With respect to other major host countries of Ukrainian refugees, Austria launched a rapid response survey (Ukrainian arrivals in Austria, UkrAiA) using convenience sampling to quickly learn about the socio-demographics of Ukrainian refugees as well as their educational resources and intentions to stay in Austria or return. The survey was conducted between March and June 2022 using both pen and paper interviews (PAPI) and computer assisted web interviews (CAWI). The survey conducted more than 1000 interviews with adult respondents, also collecting information on their partners and children (Kohlenberger et al. 2022). Parallel to the study conducted in Austria, 500 Ukrainian refugees were surveyed in Kraków, Poland, also using location sampling at different registration spots (Pędziwiatr et al. 2022). Moreover, Poland together with the World Health Organization (WHO) implemented the Ukrainian Refugees in Poland Survey 2022. They use a stratified two-stage random sampling design to sample Ukrainian refugees. At the first stage, locations (i.e., PSUs) were stratified by border crossing regions and PSUs were randomly sampled. Persons (i.e., SSUs) aged 18 years and older were sampled using systematic sampling within the PSU, if they had already stayed in Poland for at least two weeks. Roughly 1800 sampled persons also provided information third persons they were traveling with, thus yielding information on about 5000 Ukrainian refugees (Beqiri and Cierpiał-Wolan 2022).

4 Registration procedure of Ukrainian refugees in Germany

Knowing that comprehensive registers are the best choice for creating a random sample of Ukrainian refugees is one side of the coin, but finding and accessing such a register within a reasonable amount of time and creating an appropriate sample in a timely manner is the other. A fundamental issue here is how official authorities manage and document refugee registration. Due to the organizational confusion of Germany’s registers following the large-scale arrival of refugees in 2015 (Bogumil et al. 2018), the immigration administration implemented reforms. These reforms achieved timely registration within the AZR and rapid provision of data.

Foreigners require a so-called residence permit for a legal stay in Germany that goes beyond tourist purposes, i.e., lasts longer than 90 days. These residence permits are issued by the immigration authorities, which is accompanied by registration in the Central Register of Foreigners.
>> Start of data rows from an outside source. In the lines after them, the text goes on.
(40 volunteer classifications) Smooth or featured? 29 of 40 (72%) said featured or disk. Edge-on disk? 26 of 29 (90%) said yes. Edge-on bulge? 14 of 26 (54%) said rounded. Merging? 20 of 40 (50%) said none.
Refugees in particular either must apply for asylum upon arrival with the border authorities when entering Germany or, after crossing the border, inside the country. As part of their application, they are registered in the AZR by the relevant authorities. During the registration process, only the addresses of persons who were in the asylum procedure were recorded; the addresses of all other foreigners listed in the AZR had to be obtained from the responsible immigration authorities, which is often comparatively time-consuming.

Due to the special situation in Ukraine, war refugees from there were temporarily exempted from the requirement of a residence title for a period of up to 90 days (Federal Office for Migration and Refugees 2022). At the end of these 90 days, they also had to apply for a residence permit at a foreigner’s authority and then they were registered in the AZR. However, Ukrainian refugees are officially registered in the AZR immediately when they apply for state support, e.g., if they need accommodation or access to the social, health or education system. This could occur directly upon arrival.Footnote 1 If refugees claimed state support on accommodation, they were also distributed spatially in Germany during this registration. After arriving at their assigned location, they had to report to the local residents’ registration office as soon as possible. At this point, they were registered in the EMR.
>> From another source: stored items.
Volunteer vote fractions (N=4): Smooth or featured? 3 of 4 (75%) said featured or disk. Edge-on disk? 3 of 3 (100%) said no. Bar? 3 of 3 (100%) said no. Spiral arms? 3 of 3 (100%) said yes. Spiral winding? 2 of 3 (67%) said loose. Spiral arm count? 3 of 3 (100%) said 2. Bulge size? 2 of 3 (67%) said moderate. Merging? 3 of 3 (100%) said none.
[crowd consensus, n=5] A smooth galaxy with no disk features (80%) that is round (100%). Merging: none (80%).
However, it should be noted that according to the Federal Registration Act (§ 17 Bundesmeldegesetz), every person who settles in a German municipality must register with the local resident’s registration office within two weeks of moving in, which in turn results in registration in the EMR. Since a substantial proportion of Ukrainian refugees were able to provide them-selves with housing and therefore did not have to seek state support immediately, it can be assumed that a correspondingly considerable proportion of refugees were first registered in the EMR and only then in the AZR. A look at the number of persons entered in the individual registers accordingly indicates that entry in the EMR actually often took place somewhat earlier than entry in the AZR.Footnote 2 Fig. 2 shows the number of refugees (registered as of 31 May 2022, in 100 selected municipalities in Germany with a substantial number of Ukrainian refugees) compared by EMR and AZR data. A short delay between both registration events is obvious.

Fig. 2
figure 2

Number of Ukrainians aged 18 to 70 years registered in the AZR and EMR. (Source: Special analysis from the AZR and EMR, reporting date 31 May 2022. Authors’ own calculation)
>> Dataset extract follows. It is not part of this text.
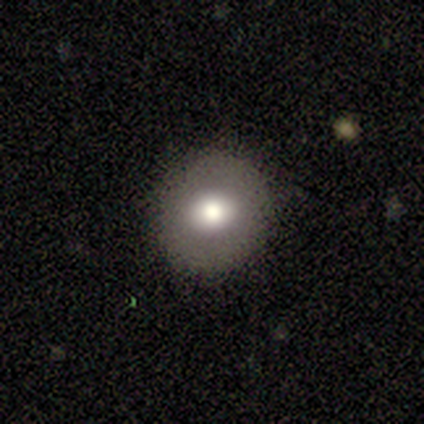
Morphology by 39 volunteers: smooth_or_featured: smooth (p=0.74) [alt: featured or disk p=0.21]
how_rounded: round (p=0.76) [alt: in between p=0.24]
merging: none (p=0.84) [alt: minor disturbance p=0.11]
Each dot in Fig. 2 represents one of 100 municipalities, and the angle bisector (line) indicates equality of the municipality-specific registration numbers in the EMR and the AZR. Points above the line represent municipalities where more inflows of Ukrainian nationals have been registered within the EMR compared to the AZR. For municipalities below the line, the numbers of registrations in the EMR were below the comparable number of registrations within the AZR. Focusing on the differences between AZR and the EMR, approximately 27% of municipalities had more Ukrainians registered in the AZR, whereas 73% of all municipalities had more Ukrainians registered in EMR. There were larger discrepancies, particularly in municipalities with initial reception facilities, like Berlin or Hamburg. This is mainly because people registered in the initial reception facilities were redistributed geographically, which is why they were only registered in the EMR at their ultimate destination. However, in half of the municipalities the number of persons registered with the EMR and AZR differ by 184 people or less. Moreover, the number of refugees reported by EMR and AZR in these municipalities showed a remarkably high correlation of 0.91, indicating a high degree of congruence. This level of congruence is also an indicator for decent quality of both registers.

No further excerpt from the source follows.